** THE PROBLEM **
Can you reproduce every line of the items below word for word?

☆ ☆ ☆

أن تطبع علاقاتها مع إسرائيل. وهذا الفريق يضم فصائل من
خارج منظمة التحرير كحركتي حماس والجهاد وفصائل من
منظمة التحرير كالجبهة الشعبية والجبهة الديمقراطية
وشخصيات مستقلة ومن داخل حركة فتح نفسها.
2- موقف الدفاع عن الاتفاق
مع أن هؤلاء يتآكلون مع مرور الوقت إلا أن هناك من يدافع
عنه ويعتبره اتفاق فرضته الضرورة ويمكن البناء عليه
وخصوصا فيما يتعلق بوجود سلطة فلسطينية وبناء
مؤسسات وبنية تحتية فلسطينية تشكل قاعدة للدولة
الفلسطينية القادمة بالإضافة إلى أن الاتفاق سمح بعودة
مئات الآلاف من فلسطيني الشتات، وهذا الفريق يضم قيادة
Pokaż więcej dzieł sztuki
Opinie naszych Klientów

☆ ☆ ☆

** ANSWER SECTION **
أن تطبع علاقاتها مع إسرائيل. وهذا الفريق يضم فصائل من
خارج منظمة التحرير كحركتي حماس والجهاد وفصائل من
منظمة التحرير كالجبهة الشعبية والجبهة الديمقراطية
وشخصيات مستقلة ومن داخل حركة فتح نفسها.
2- موقف الدفاع عن الاتفاق
مع أن هؤلاء يتآكلون مع مرور الوقت إلا أن هناك من يدافع
عنه ويعتبره اتفاق فرضته الضرورة ويمكن البناء عليه
وخصوصا فيما يتعلق بوجود سلطة فلسطينية وبناء
مؤسسات وبنية تحتية فلسطينية تشكل قاعدة للدولة
الفلسطينية القادمة بالإضافة إلى أن الاتفاق سمح بعودة
مئات الآلاف من فلسطيني الشتات، وهذا الفريق يضم قيادة
Pokaż więcej dzieł sztuki
Opinie naszych Klientów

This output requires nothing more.